Chantal offered me last December a wonderful dessert book (she knows I am not a pastry chef) “Desserts et Délices de Lorraine” “Desserts and Delights from Lorraine”, It’s a very unusual book, most of the recipes don’t have quantities, they say “same amount of this, or double the amount of that”. The recipes are traditional, peasant and very very ancient rustic recipes from Lorraine dating from before 1700 when we still had a king (not that I care). No pictures, just cute cartoons. she knows I love unusual books and she could not have found a better one. I have a friend Ute from Germany coming for dinner and since Lorraine is bordering Germany, that will make her feel somehow home, well thinking about it, I hope not since she hates Germany very much, and home is not the place she wants to be.

This dessert has a brioche taste, since the ingredients are similar to a brioche and made with compressed yeast, but the twist is that there are poached plums in it (I had to substitute poached plums to preserved mirabelles, local Lorraine plums since I had none) and the cake is topped with a crumbly mixture. So technically it’s not really a brioche. I love it, and guess what? It is easy and on ne peut pas le rater (you cannot spoil this cake). So I will certainly make this again.

I used compressed yeast instead of the granulated one, never saw that before I came to the US. In France or Italy we all use the compressed yeast (levure de boulanger or levure de bière) which is fresh yeast, we call it “Baker’s yeast” or “Beer yeast”, because bakers (boulangers) and beer brewers (brasseurs) use it in either bread making or brewing. I love its soft texture, its smell and you’ll get top results for bread making or other types of dough. If you can’t find this yeast, I would use the dry kind.

Also the original recipe calls for 1 tsp cinnamon, but considering my relationship with cinnamon, I used vanilla powder instead. I’m sure cinnamon lovers will enjoy that addition.

Ingredients for 6-8

For the cake

  • 8.8 oz (or 250 g) white flour
  • 1 egg
  • 0.88 oz (or 25 g) granulated sugar
  • 2.26 oz (or 70 g) melted butter
  • 2.36 fl oz (or 70 ml) milk
  • 0.5 oz (or 15 g) compressed yeast or 1 dose of dry yeast
  • poached fruits such as plums, peaches, etc…
  • vanilla extract

For the crumbs

  • 1.76 oz (or 50 g) flour
  • 0.88 oz (or 25 g) almond meal
  • 0.88 oz (or 25 g) granulated sugar
  • 1 oz (or 30 g) soft butter
  • 1 tsp. vanilla powder or cinnamon


Dissolve yeast in a little milk.  In a mixing bowl, mix flour, egg, sugar, milk, melted butter, vanilla and yeast.

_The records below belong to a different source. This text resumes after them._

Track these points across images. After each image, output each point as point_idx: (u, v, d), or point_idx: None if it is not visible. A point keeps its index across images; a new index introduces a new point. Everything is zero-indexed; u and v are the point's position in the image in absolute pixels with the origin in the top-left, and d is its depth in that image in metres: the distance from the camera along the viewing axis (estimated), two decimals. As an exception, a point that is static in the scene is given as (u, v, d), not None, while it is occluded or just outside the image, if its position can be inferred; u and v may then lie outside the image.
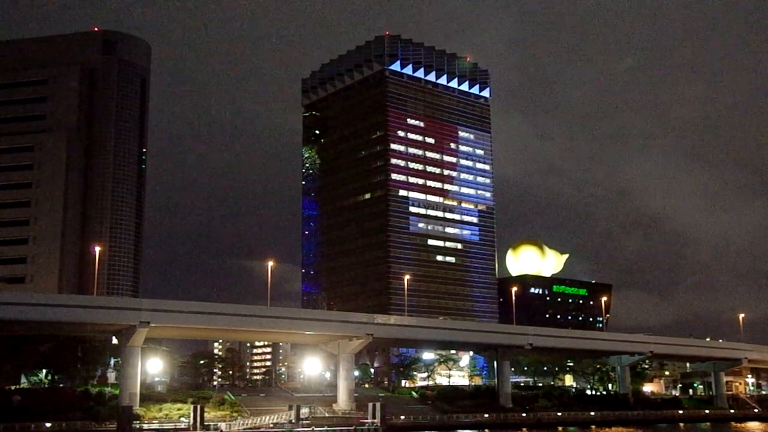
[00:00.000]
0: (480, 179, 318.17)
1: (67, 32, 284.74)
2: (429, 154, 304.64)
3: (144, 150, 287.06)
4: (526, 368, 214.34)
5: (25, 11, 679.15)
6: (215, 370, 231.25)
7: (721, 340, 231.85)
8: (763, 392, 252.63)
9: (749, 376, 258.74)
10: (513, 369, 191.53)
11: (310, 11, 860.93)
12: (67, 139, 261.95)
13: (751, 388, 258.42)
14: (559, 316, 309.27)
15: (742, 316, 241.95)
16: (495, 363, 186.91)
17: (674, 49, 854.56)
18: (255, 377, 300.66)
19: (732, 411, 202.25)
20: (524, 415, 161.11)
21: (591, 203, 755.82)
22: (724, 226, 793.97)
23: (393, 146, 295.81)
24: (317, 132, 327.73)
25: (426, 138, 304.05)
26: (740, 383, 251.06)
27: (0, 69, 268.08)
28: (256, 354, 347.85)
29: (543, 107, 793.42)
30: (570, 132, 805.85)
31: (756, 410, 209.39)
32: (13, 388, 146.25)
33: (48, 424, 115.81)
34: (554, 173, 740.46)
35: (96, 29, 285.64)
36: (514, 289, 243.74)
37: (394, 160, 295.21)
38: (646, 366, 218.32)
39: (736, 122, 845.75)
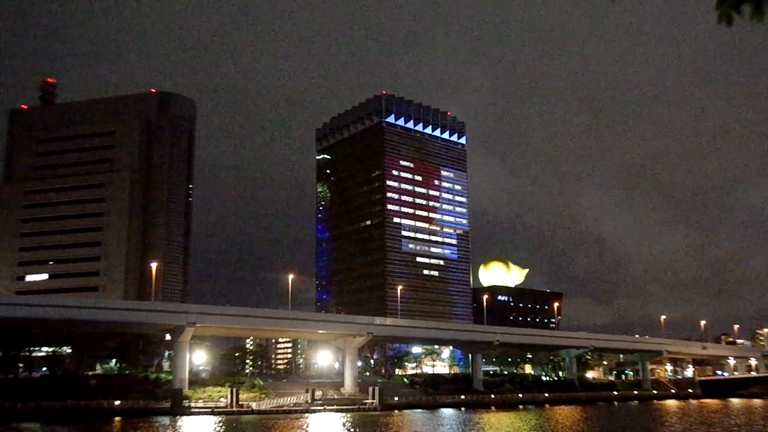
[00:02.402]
0: (458, 209, 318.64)
1: (130, 93, 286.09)
2: (417, 189, 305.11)
3: (191, 186, 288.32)
4: (494, 359, 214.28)
5: (100, 75, 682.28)
6: (247, 361, 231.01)
7: (646, 336, 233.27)
8: (679, 377, 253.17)
9: (668, 364, 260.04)
10: (484, 360, 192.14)
11: (324, 75, 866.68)
12: (130, 178, 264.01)
13: (670, 374, 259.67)
14: (521, 318, 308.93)
15: (663, 317, 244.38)
16: (470, 355, 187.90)
17: (616, 109, 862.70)
18: (279, 367, 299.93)
19: (655, 392, 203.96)
20: (493, 396, 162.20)
21: (548, 228, 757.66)
22: (652, 247, 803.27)
23: (389, 183, 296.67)
24: (328, 171, 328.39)
25: (415, 176, 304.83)
26: (661, 370, 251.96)
27: (79, 122, 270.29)
28: (280, 348, 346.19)
29: (510, 150, 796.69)
30: (532, 170, 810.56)
31: (673, 391, 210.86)
32: (90, 373, 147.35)
33: (117, 402, 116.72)
34: (519, 204, 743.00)
35: (153, 91, 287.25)
36: (485, 296, 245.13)
37: (389, 194, 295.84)
38: (589, 357, 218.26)
39: (662, 164, 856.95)
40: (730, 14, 6.24)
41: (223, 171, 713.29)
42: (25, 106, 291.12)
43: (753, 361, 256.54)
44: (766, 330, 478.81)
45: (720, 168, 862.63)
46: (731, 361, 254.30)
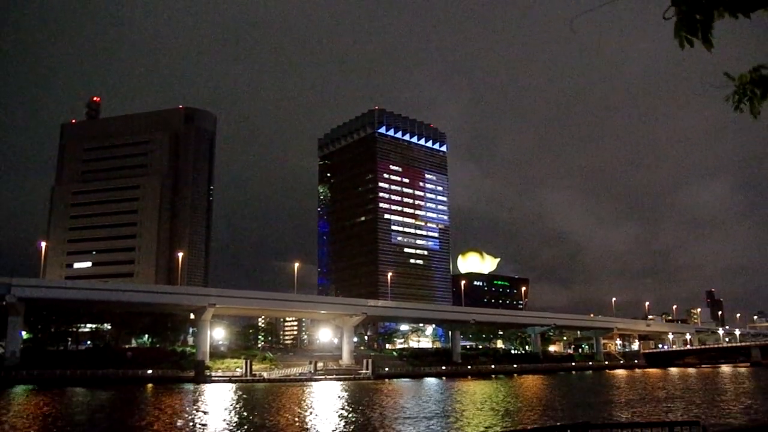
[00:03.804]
0: (440, 207, 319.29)
1: (161, 108, 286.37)
2: (405, 190, 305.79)
3: (211, 187, 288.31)
4: (471, 336, 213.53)
5: (135, 92, 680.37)
6: (259, 337, 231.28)
7: (600, 316, 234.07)
8: (627, 350, 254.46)
9: (618, 339, 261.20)
10: (462, 336, 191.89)
11: (326, 92, 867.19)
12: (161, 181, 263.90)
13: (619, 347, 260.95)
14: (493, 301, 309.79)
15: (614, 299, 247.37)
16: (450, 332, 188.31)
17: (576, 119, 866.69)
18: (286, 342, 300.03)
19: (606, 363, 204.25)
20: (469, 367, 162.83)
21: (518, 223, 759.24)
22: (605, 239, 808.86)
23: (380, 184, 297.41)
24: (328, 174, 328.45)
25: (403, 179, 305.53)
26: (612, 344, 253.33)
27: (118, 134, 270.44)
28: (287, 326, 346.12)
29: (486, 156, 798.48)
30: (504, 173, 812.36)
31: (621, 362, 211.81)
32: (126, 347, 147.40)
33: (149, 371, 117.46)
34: (493, 202, 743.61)
35: (180, 107, 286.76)
36: (463, 282, 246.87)
37: (381, 194, 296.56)
38: (551, 333, 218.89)
39: (615, 167, 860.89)
40: (689, 39, 6.31)
41: (239, 174, 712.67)
42: (74, 121, 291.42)
43: (688, 336, 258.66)
44: (699, 310, 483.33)
45: (665, 171, 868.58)
46: (670, 336, 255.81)
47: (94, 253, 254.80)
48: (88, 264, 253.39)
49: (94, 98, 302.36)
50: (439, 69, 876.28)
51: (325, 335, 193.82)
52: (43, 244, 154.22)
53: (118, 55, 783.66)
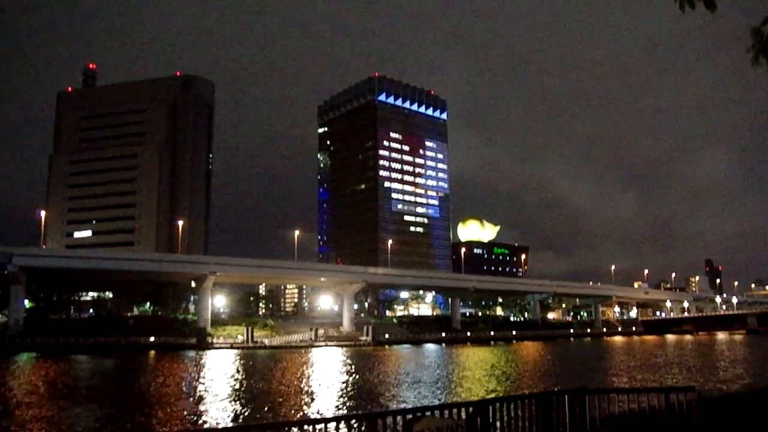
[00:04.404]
0: (440, 174, 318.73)
1: (159, 76, 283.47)
2: (405, 158, 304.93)
3: (211, 155, 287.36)
4: (470, 303, 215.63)
5: (132, 59, 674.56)
6: (260, 304, 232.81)
7: (599, 284, 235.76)
8: (625, 317, 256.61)
9: (616, 307, 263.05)
10: (462, 303, 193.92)
11: (325, 59, 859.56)
12: (159, 149, 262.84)
13: (617, 314, 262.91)
14: (493, 268, 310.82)
15: (613, 267, 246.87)
16: (449, 299, 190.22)
17: (578, 86, 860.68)
18: (287, 309, 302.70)
19: (604, 330, 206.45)
20: (469, 334, 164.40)
21: (518, 190, 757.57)
22: (606, 207, 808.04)
23: (380, 152, 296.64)
24: (328, 142, 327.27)
25: (403, 147, 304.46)
26: (611, 312, 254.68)
27: (115, 102, 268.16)
28: (288, 293, 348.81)
29: (486, 124, 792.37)
30: (505, 141, 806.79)
31: (619, 329, 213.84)
32: (128, 315, 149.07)
33: (151, 339, 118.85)
34: (494, 170, 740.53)
35: (178, 73, 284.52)
36: (463, 249, 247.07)
37: (381, 162, 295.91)
38: (550, 301, 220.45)
39: (618, 135, 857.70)
40: (690, 1, 6.32)
41: (238, 141, 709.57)
42: (71, 89, 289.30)
43: (686, 304, 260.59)
44: (697, 278, 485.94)
45: (668, 140, 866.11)
46: (668, 304, 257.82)
47: (94, 222, 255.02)
48: (88, 233, 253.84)
49: (90, 65, 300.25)
50: (440, 35, 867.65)
51: (325, 302, 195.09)
52: (43, 214, 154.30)
53: (113, 21, 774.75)
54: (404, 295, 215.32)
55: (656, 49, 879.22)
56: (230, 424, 30.93)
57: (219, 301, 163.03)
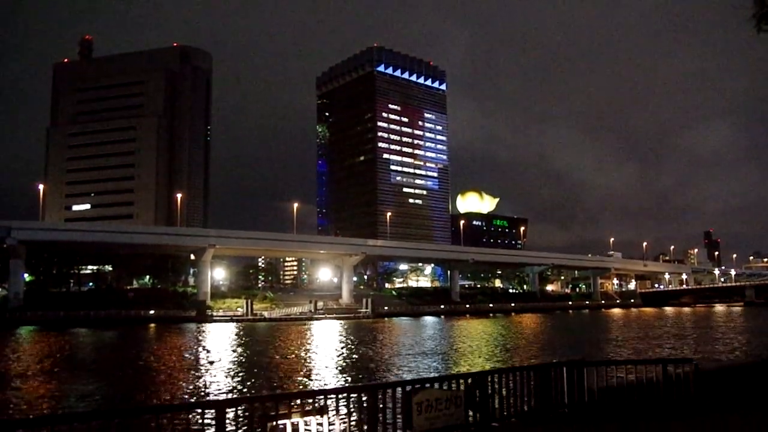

Knead the dough for about 10 minutes until it turns into a nie a smooth consistency. Place in a container, cover with a towel, and let it rise in a warm area for about 30 minutes.

Bring a 2 cups of water to a boil with 2 tbs honey and add diced plums (1 1/2 inch pieces) for about 3 minutes. Drain.

In the meantime, mix all the crumb mixture together with your hands. Don’t make thick crumb like you would for a crumble, but thin instead.

Work the dough again, removing all the fermentation. Butter a deep dish pan, and spread dough with your hands in it. Add plums to the dough, making sure to press them down into dough and not leaving them on the surface. Add crumb mixture and let the cake rise again for an additional 30 minutes.

Cook in a pre-heated oven at 375f for 30 min.

Let it cool and sprinkle with powdered sugar. Serve lukewarm.